(Stored dataset items)
┄┄┄┄┄┄

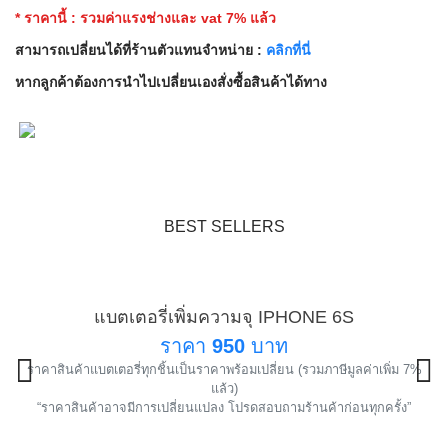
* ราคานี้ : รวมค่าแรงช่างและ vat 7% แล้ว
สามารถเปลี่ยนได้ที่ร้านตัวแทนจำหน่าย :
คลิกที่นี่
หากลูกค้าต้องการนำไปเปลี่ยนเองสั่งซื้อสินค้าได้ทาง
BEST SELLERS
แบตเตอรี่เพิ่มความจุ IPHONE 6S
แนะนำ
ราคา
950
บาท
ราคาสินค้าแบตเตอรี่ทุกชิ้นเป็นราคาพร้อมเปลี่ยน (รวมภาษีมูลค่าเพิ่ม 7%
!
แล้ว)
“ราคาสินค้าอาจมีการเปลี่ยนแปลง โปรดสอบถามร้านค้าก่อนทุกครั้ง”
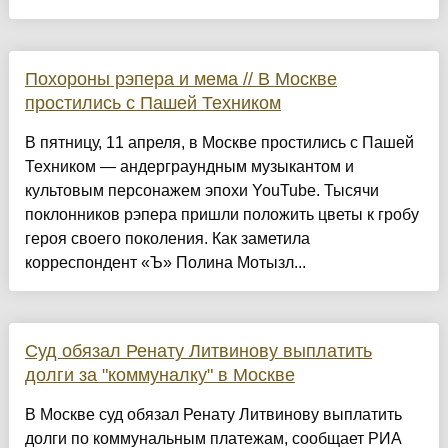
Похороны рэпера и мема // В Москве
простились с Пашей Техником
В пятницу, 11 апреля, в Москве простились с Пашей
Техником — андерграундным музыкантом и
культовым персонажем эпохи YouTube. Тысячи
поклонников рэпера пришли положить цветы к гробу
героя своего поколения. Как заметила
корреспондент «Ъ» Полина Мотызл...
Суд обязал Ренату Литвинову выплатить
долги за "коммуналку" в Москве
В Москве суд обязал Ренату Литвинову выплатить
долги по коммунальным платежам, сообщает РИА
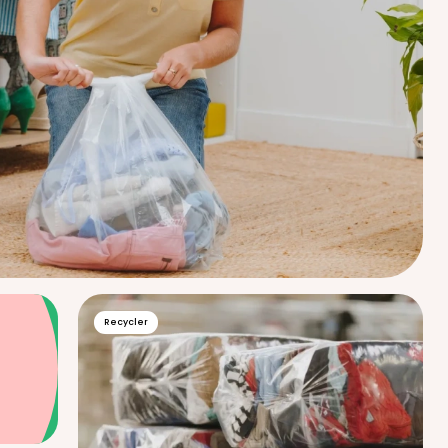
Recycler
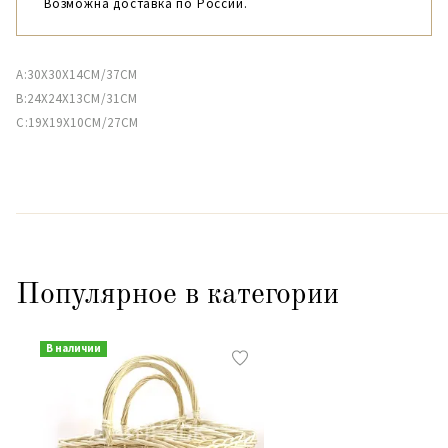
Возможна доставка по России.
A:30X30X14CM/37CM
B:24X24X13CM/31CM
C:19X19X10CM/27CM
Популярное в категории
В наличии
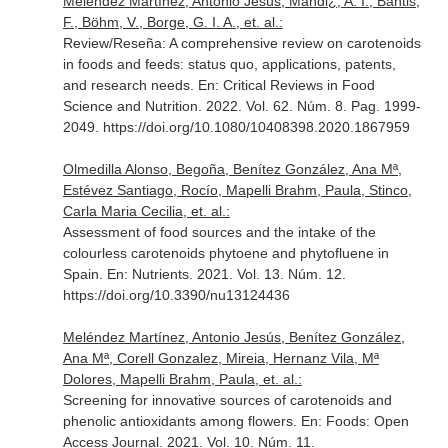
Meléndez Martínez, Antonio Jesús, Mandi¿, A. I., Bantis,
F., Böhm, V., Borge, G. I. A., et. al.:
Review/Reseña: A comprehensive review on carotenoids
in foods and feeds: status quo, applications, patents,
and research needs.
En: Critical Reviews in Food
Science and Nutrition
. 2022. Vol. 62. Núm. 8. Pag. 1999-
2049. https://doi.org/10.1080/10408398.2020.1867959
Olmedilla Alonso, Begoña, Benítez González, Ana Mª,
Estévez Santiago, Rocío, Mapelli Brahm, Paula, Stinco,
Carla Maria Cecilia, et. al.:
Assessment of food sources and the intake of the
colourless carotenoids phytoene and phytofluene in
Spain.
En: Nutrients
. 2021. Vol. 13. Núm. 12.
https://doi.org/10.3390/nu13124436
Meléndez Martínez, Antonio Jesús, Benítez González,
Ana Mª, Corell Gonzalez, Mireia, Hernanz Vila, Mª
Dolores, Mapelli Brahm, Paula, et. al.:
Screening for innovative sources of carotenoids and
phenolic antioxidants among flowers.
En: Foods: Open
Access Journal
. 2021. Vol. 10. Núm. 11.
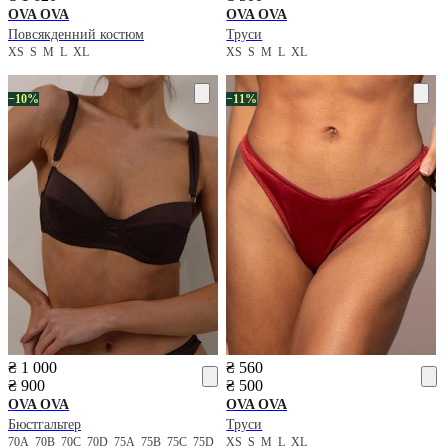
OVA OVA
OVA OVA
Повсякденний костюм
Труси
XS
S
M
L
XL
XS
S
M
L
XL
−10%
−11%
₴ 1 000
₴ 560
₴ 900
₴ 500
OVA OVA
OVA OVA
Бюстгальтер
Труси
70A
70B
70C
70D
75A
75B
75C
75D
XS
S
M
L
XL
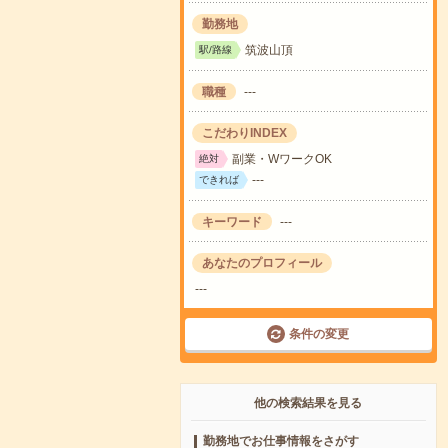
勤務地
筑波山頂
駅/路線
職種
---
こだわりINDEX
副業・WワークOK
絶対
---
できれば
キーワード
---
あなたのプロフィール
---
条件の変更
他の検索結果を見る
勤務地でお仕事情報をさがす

┄┄┄┄┄┄

Where a line of the data includes the string "Meléndez", list that line.

Meléndez Martínez, Antonio Jesús, Mandi¿, A. I., Bantis,
Meléndez Martínez, Antonio Jesús, Benítez González,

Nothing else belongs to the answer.